* [Lesetext]:
======
Wie wird dort die Trendwende konkret vollzogen?
Bereits ab dem Jahr 2018 plant die Stadt Austin nur noch Häuser mit Nullenergiehaus-Standard zu genehmigen - ein Trend der sich auch im Rest der USA durchsetzen wird. Whisper Valley dient hier als Pilotprojekt. Das wird sich Schritt für Schritt auch in anderen Märkten etablieren, da die Nachfrage nach energieeffizienten Immobilien unweigerlich steigt. Auf 810 Hektar sollen 7.500 klimaneutrale Eigenheime entstehen, die komplett über ein zentrales Geothermalnetz und Photovoltaikanlagen mit Energie versorgt werden können.

Wie stellen Sie sich als Immobilien-Unternehmer darauf ein?
Für dieses Vorhaben haben wir eine eine neue Tochtergesellschaft, die EcoSmart Solutions LP (ESS), gegründet, die nachhaltige Energieinfrastruktur-Programme implementiert und auf Immobilienprojekte überträgt. Bisher sind neben Marktriesen wie Google Fiber und Google Nest vor allem deutsche Technologien gefragt: Bosch und BASF sind auch an dem Projekt beteiligt. Bosch stellt dabei die Erdwärmepumpen bereit, Rehau entwickelt das Geothermalnetz und BASF rüstet die Häuser mit der neuentwickelten Dämmschicht HP+ aus, die auch tragende Eigenschaften besitzt.

Welches Feedback erhalten Sie von Seiten potenzieller Käufer?
======
* [Liste der Aufgaben]:
#1 Was stellt Bosch laut dem Lesetext für das Projekt bereit?
#2 Übertragen Sie aus dem Lesetext wortgetreu alles von „Wie wird dort“ bis hinunter zu „Immobilien-Unternehmer darauf ein?“.

* [Bereitgestelltes Material]:
======
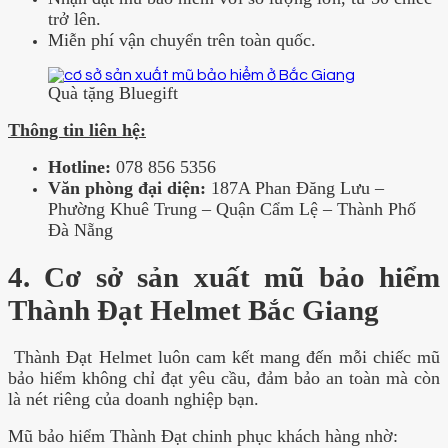
trở lên.
Miễn phí vận chuyển trên toàn quốc.
Quà tặng Bluegift
Thông tin liên hệ:
Hotline:
078 856 5356
Văn phòng đại diện:
187A Phan Ðăng Lưu –
Phường Khuê Trung – Quận Cẩm Lệ – Thành Phố
Ðà Nẵng
4. Cơ sở sản xuất mũ bảo hiểm
Thành Đạt Helmet Bắc Giang
Thành Đạt Helmet luôn cam kết mang đến mỗi chiếc mũ
bảo hiểm không chỉ đạt yêu cầu, đảm bảo an toàn mà còn
là nét riêng của doanh nghiệp bạn.
Mũ bảo hiểm Thành Đạt chinh phục khách hàng nhờ:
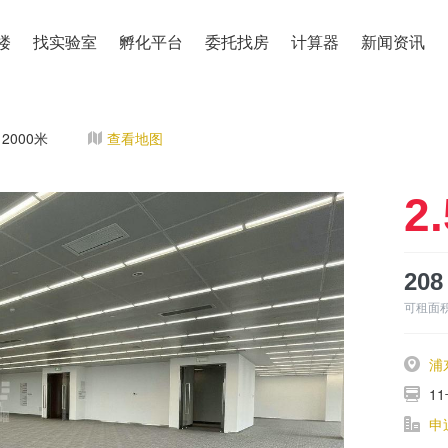
楼
找实验室
孵化平台
委托找房
计算器
新闻资讯
2000米
查看地图
2.
208
可租面
浦
1
申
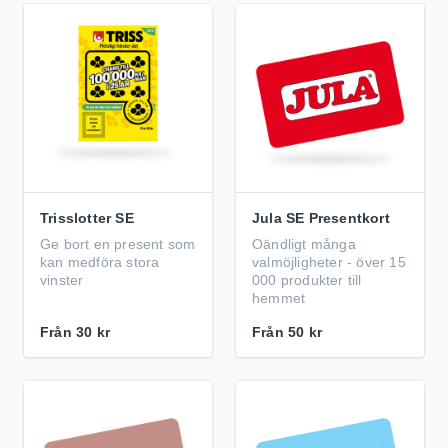
Trisslotter SE
Jula SE Presentkort
Ge bort en present som
Oändligt många
kan medföra stora
valmöjligheter - över 15
vinster
000 produkter till
hemmet
Från
30 kr
Från
50 kr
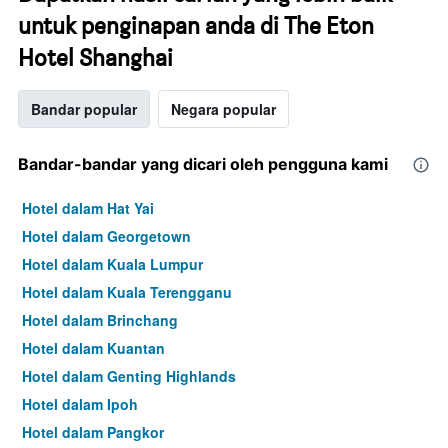
untuk penginapan anda di The Eton
Hotel Shanghai
Bandar popular
Negara popular
Bandar-bandar yang dicari oleh pengguna kami
Hotel dalam Hat Yai
Hotel dalam Georgetown
Hotel dalam Kuala Lumpur
Hotel dalam Kuala Terengganu
Hotel dalam Brinchang
Hotel dalam Kuantan
Hotel dalam Genting Highlands
Hotel dalam Ipoh
Hotel dalam Pangkor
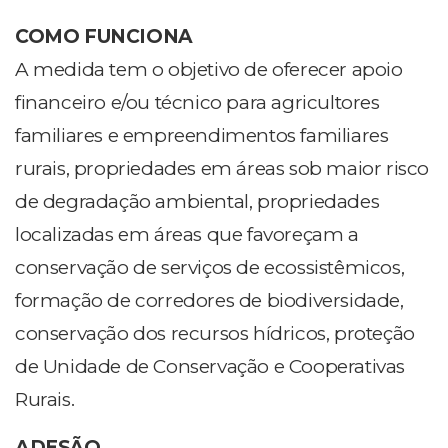
COMO FUNCIONA
A medida tem o objetivo de oferecer apoio
financeiro e/ou técnico para agricultores
familiares e empreendimentos familiares
rurais, propriedades em áreas sob maior risco
de degradação ambiental, propriedades
localizadas em áreas que favoreçam a
conservação de serviços de ecossistêmicos,
formação de corredores de biodiversidade,
conservação dos recursos hídricos, proteção
de Unidade de Conservação e Cooperativas
Rurais.
ADESÃO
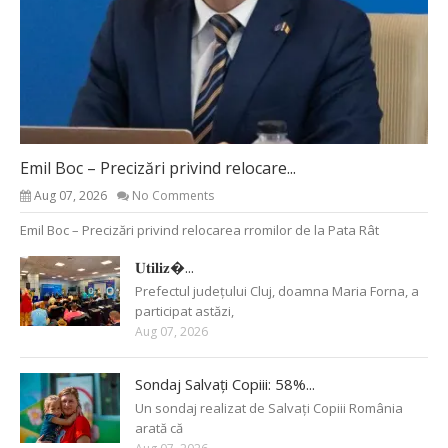
Emil Boc – Precizări privind relocare...
Aug 07, 2026
No Comments
Emil Boc – Precizări privind relocarea rromilor de la Pata Rât
𝐔𝐭𝐢𝐥𝐢𝐳�...
Prefectul județului Cluj, doamna Maria Forna, a
participat astăzi,
Aug 07, 2026
Sondaj Salvați Copiii: 58%...
Un sondaj realizat de Salvați Copiii România
arată că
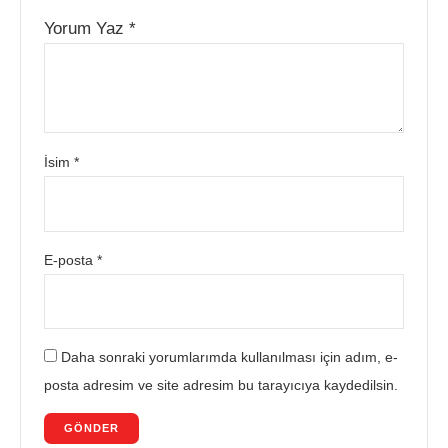
Yorum Yaz
*
İsim
*
E-posta
*
Daha sonraki yorumlarımda kullanılması için adım, e-
posta adresim ve site adresim bu tarayıcıya kaydedilsin.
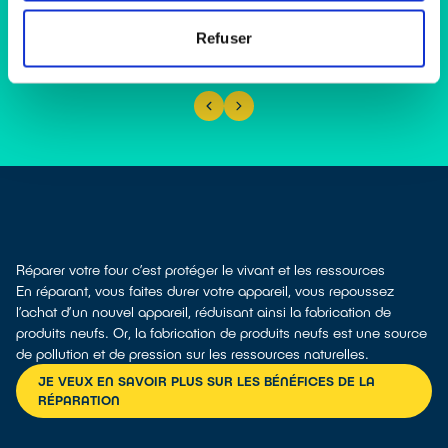
Refuser
Réparer votre four c’est protéger le vivant et les ressources
En réparant, vous faites durer votre appareil, vous repoussez
l’achat d’un nouvel appareil, réduisant ainsi la fabrication de
produits neufs. Or, la fabrication de produits neufs est une source
de pollution et de pression sur les ressources naturelles.
JE VEUX EN SAVOIR PLUS SUR LES BÉNÉFICES DE LA
RÉPARATION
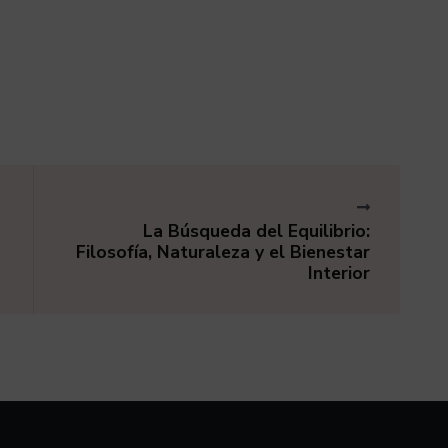
La Búsqueda del Equilibrio:
Filosofía, Naturaleza y el Bienestar
Interior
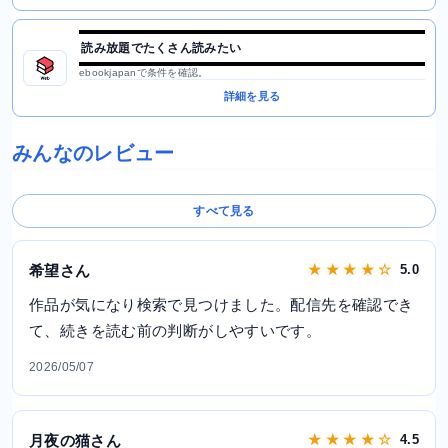
読み放題でたくさん読みたい
ebookjapanで条件を確認。
詳細を見る
みんなのレビュー
すべて見る
希望さん
★ ★ ★ ★ ☆
5.0
作品が気になり検索で見つけました。配信先を確認でき
て、続きを読む前の判断がしやすいです。
2026/05/07
月夜の猫さん
★ ★ ★ ★ ☆
4.5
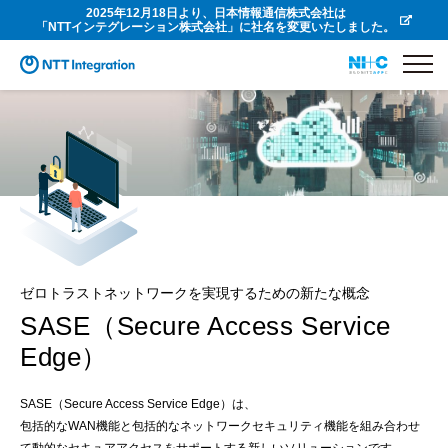
2025年12月18日より、日本情報通信株式会社は
「NTTインテグレーション株式会社」に社名を変更いたしました。
ゼロトラストネットワークを実現するための新たな概念
SASE（Secure Access Service
Edge）
SASE（Secure Access Service Edge）は、
包括的なWAN機能と包括的なネットワークセキュリティ機能を組み合わせ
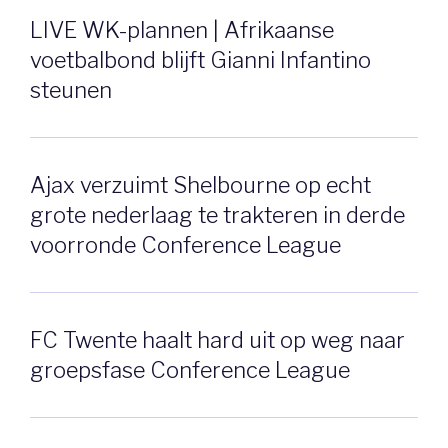
LIVE WK-plannen | Afrikaanse
voetbalbond blijft Gianni Infantino
steunen
Ajax verzuimt Shelbourne op echt
grote nederlaag te trakteren in derde
voorronde Conference League
FC Twente haalt hard uit op weg naar
groepsfase Conference League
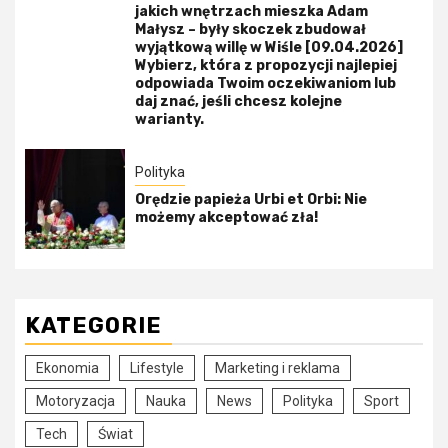
jakich wnętrzach mieszka Adam
Małysz – były skoczek zbudował
wyjątkową willę w Wiśle [09.04.2026]
Wybierz, która z propozycji najlepiej
odpowiada Twoim oczekiwaniom lub
daj znać, jeśli chcesz kolejne
warianty.
Polityka
Orędzie papieża Urbi et Orbi: Nie
możemy akceptować zła!
KATEGORIE
Ekonomia
Lifestyle
Marketing i reklama
Motoryzacja
Nauka
News
Polityka
Sport
Tech
Świat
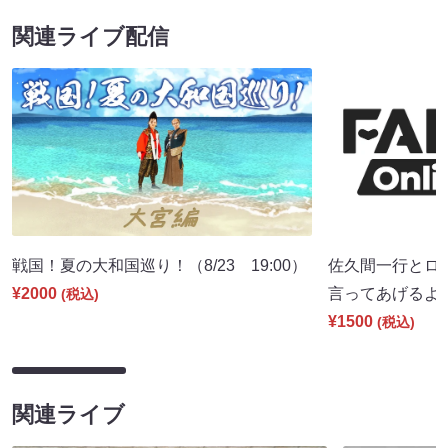
関連ライブ配信
戦国！夏の大和国巡り！（8/23 19:00）
佐久間一行とロ
¥2000
言ってあげるよ。」
(税込)
¥1500
(税込)
関連ライブ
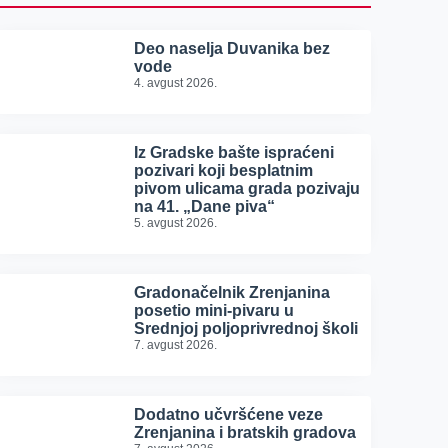
Deo naselja Duvanika bez
vode
4. avgust 2026.
Iz Gradske bašte ispraćeni
pozivari koji besplatnim
pivom ulicama grada pozivaju
na 41. „Dane piva“
5. avgust 2026.
Gradonačelnik Zrenjanina
posetio mini-pivaru u
Srednjoj poljoprivrednoj školi
7. avgust 2026.
Dodatno učvršćene veze
Zrenjanina i bratskih gradova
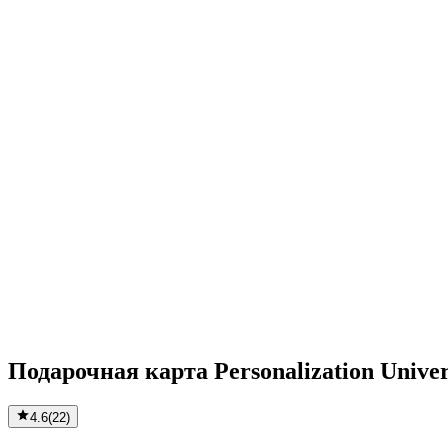
Подарочная карта Personalization Unive
4.6
(
22
)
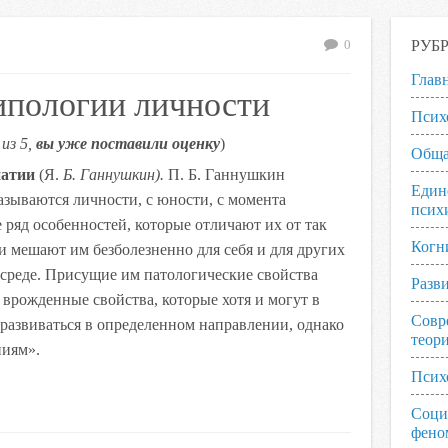
РУБ
0
Глав
ипологии личности
Псих
из 5,
вы уже поставили оценку
)
Обща
патии
(Я.
Б. Ганнушкин).
П. Б. Ганнушкин
Един
зываются личности, с юности, с момента
псих
ряд особенностей, которые отличают их от так
Когн
 мешают им безболезненно для себя и для других
среде. Присущие им патологические свойства
Разв
врожденные свойства, которые хотя и могут в
Совр
развиваться в определенном направлении, однако
теор
ниям».
Псих
Соци
фено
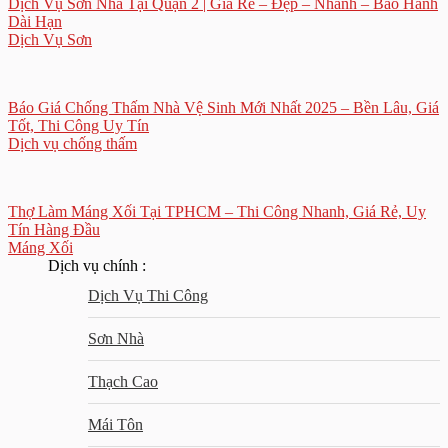
Dịch Vụ Sơn Nhà Tại Quận 2 | Giá Rẻ – Đẹp – Nhanh – Bảo Hành
Dài Hạn
Dịch Vụ Sơn
Báo Giá Chống Thấm Nhà Vệ Sinh Mới Nhất 2025 – Bền Lâu, Giá
Tốt, Thi Công Uy Tín
Dịch vụ chống thấm
Thợ Làm Máng Xối Tại TPHCM – Thi Công Nhanh, Giá Rẻ, Uy
Tín Hàng Đầu
Máng Xối
Dịch vụ chính :
Dịch Vụ Thi Công
Sơn Nhà
Thạch Cao
Mái Tôn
======
* [Nummerierte Antworten]:
#1 Die Erdwärmepumpen.

#2
Wie wird dort die Trendwende konkret vollzogen?
Bereits ab dem Jahr 2018 plant die Stadt Austin nur noch Häuser mit Nullenergiehaus-Standard zu genehmigen - ein Trend der sich auch im Rest der USA durchsetzen wird. Whisper Valley dient hier als Pilotprojekt. Das wird sich Schritt für Schritt auch in anderen Märkten etablieren, da die Nachfrage nach energieeffizienten Immobilien unweigerlich steigt. Auf 810 Hektar sollen 7.500 klimaneutrale Eigenheime entstehen, die komplett über ein zentrales Geothermalnetz und Photovoltaikanlagen mit Energie versorgt werden können.

Wie stellen Sie sich als Immobilien-Unternehmer darauf ein?